Network: Debug TCP SYN Packet Drop

Posted by  Bin Du on Sunday, November 26, 2023

TCP Connection Failure

TCP connection failure is a common problem in the network world. If your service runs in one cloud service provider like Azure or AWS, the connection from your client to your service will go through multiple layers and hops. There are many reasons that can cause the connection failure. Your client may have the misconfigured firewall rule or proxy that blocks the connection. Your cloud service provider may have faulty network devices or misconfigured network settings that drop the connection. Your service may be overloaded and cannot accept the connections, just list a few. In this blog, I will share a case study of debugging a particular issue that caused TCP SYN packet drop.

TCP 3-Way Handshake (SYNC, SYNC-ACK, ACK)

Before we dive into the case, let’s review the TCP 3-way handshake. The TCP 3-way handshake is the process of establishing a TCP connection. The client sends a SYN packet to the server, the server responds with a SYN-ACK packet, and the client sends an ACK packet to the server. After that, the TCP connection is established and the client can send the data to the server. There are many good articles that explain the TCP 3-way handshake. Here is one of them: TCP 3-Way Handshake Process.
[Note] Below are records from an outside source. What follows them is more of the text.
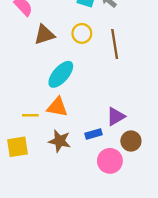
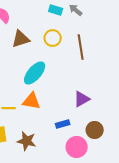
purple triangle: (116, 116) -> (82, 99), moved
brown star: (60, 141) -> (27, 141), moved

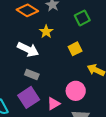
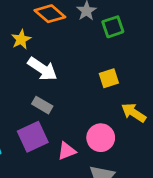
green square: (82, 18) -> (113, 27), moved
yellow star: (46, 32) -> (21, 39), moved

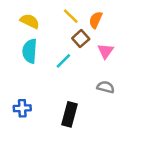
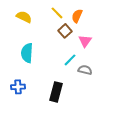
cyan semicircle: (30, 51) -> (27, 53), moved
cyan line: (63, 61) -> (70, 60), moved

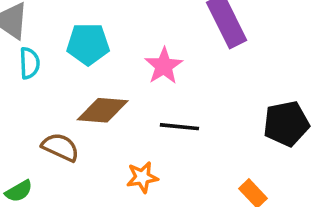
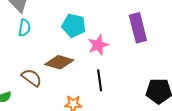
cyan pentagon: (88, 44) -> (74, 26), moved
black line: (179, 127) -> (100, 80), turned 65

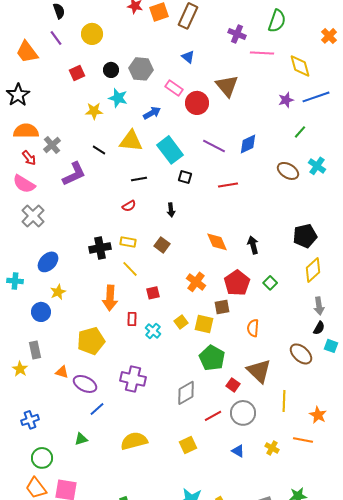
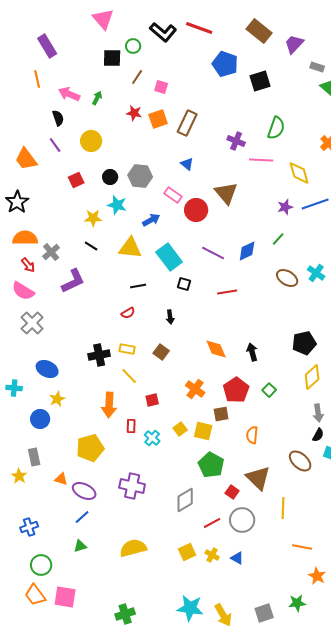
green line: (300, 132) -> (278, 239), moved
black line: (99, 150) -> (91, 246), moved
blue ellipse: (48, 262) -> (47, 369), turned 70
blue line: (97, 409) -> (82, 517), moved
orange star: (318, 415) -> (317, 576), moved
yellow cross: (272, 448) -> (212, 555), moved

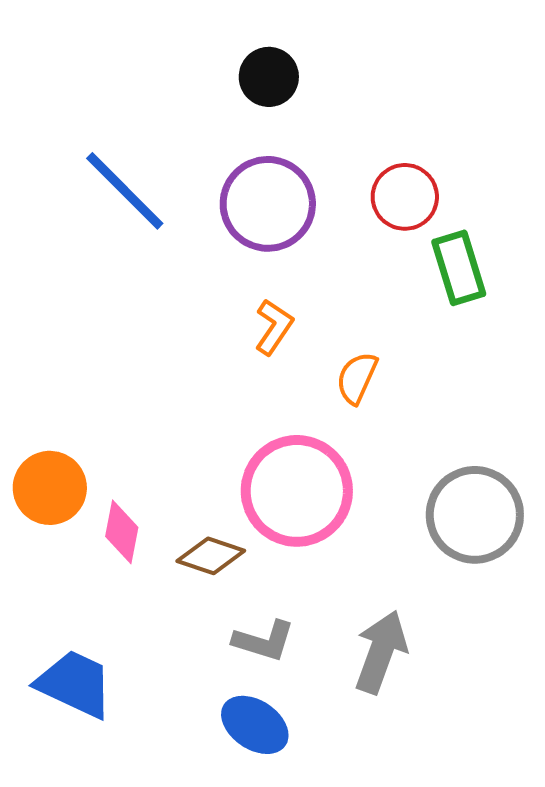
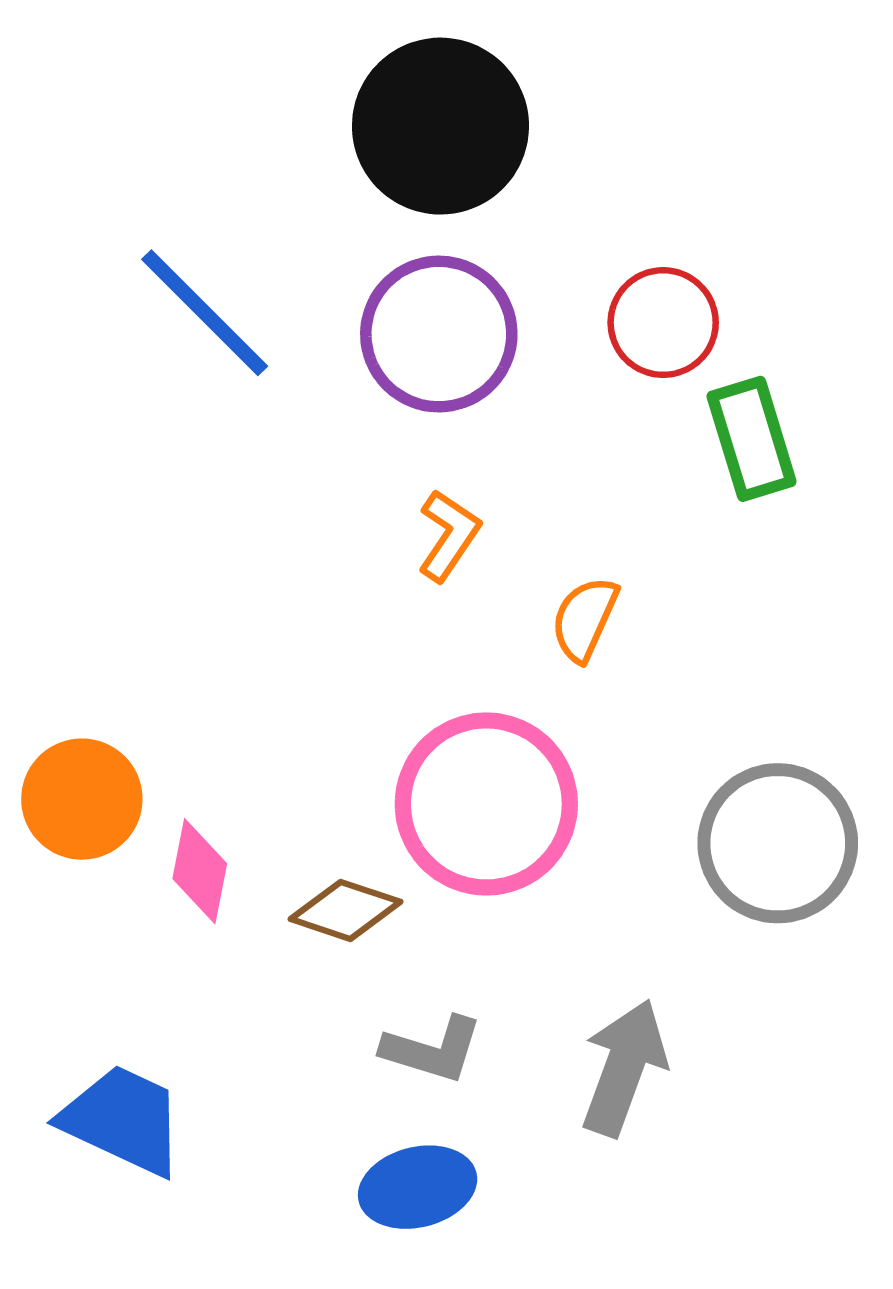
black circle: (269, 77) -> (440, 126), size x1.8
blue ellipse: (255, 725) -> (418, 1187), turned -48

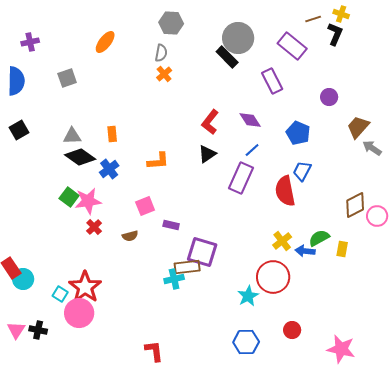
How Do We Approach Network Issues?

When we debug the network issues, we usually start from the client side. We first check the client’s firewall rule, proxy, and network settings like DNS resolution. If everything looks normal, we can try to capture the network traffic on the client side. On Linux, we can use Tcpdump. On Windows, we can use Packet Monitor. If condition allowed, we can also capture the network traffic on the server side. Wireshark is a popular tool to analyze the network trace. By comparing the network traffic between the client and server sides, we can narrow down the root cause or get some hints to further investigate.

Case Study: TCP SYN Packet Drop

Recently I was working on a case that the client was unable to connect to the service. After capturing the network traffic on both client and server sides, we could see the server received the TCP SYN packet from the client, but the server did not respond with a SYN-ACK packet. The client kept retransmitting the TCP SYN packet, but the server did not respond. The client finally gave up and closed the connection.

Server Dropped TCP SYN Packet

To confirm the packet drop, we also ran netstat -s | grep -i LISTEN on the server machine and found the SYNCs to LISTEN sockets dropped counter was increasing.

netstat -s | grep -i LISTEN
    825858 SYNs to LISTEN sockets dropped

Why Are Linux Kernel Protocol Stacks Dropping SYN Packets discusses two main scenarios in which SYN packets may be dropped. SYN packet handling in the wild is another good read to understand the mechanism in Linux kernel to implement TCP protocol. It also analyzes SYN Flood attacks.

However, we ran ss -plnt sport = :443 and confirmed that the SYN queue was healthy and not full. So there must be another subtle issue in our case and we need to dig deeper.

ss -plnt sport = :443
State          Recv-Q         Send-Q                   Local Address:Port                   Peer Address:Port         Process
LISTEN         0              511                                  *:443                               *:*             users:(("...",pid=3514528,fd=7))

After reading Linux tcp_conn_request function, we noticed if the kernel failed to resolve the route to the destination (client), it would drop.

dst = af_ops->route_req(sk, skb, &fl, req);
if (!dst)
    goto drop_and_free;

To confirm the hypothesis, we ran ip -6 route show dev eth0 and found the default gateway route was missing. It explained why the server could receive the SYN packet from the client but could not send the SYN-ACK packet back to the client.

ip -6 route show dev eth0
2001:4899::/64 proto ra metric 100 pref medium

After adding the default gateway route, the server could respond with the SYN-ACK packet and the client could establish the TCP connection successfully.

Closing: Why the default gateway route was missing and how to prevent it?

We don’t know what exactly caused the missing default gateway route in this case. But we know it is usually triggered by the network interface reset or upgrade which can happen in the dynamic cloud environment. In Azure, we constantly apply the learning from such kind of case study and invest our infrastructure to improve the system monitoring and auto-remediation. Hope this article can help you to debug similar network issues and improve your system reliability.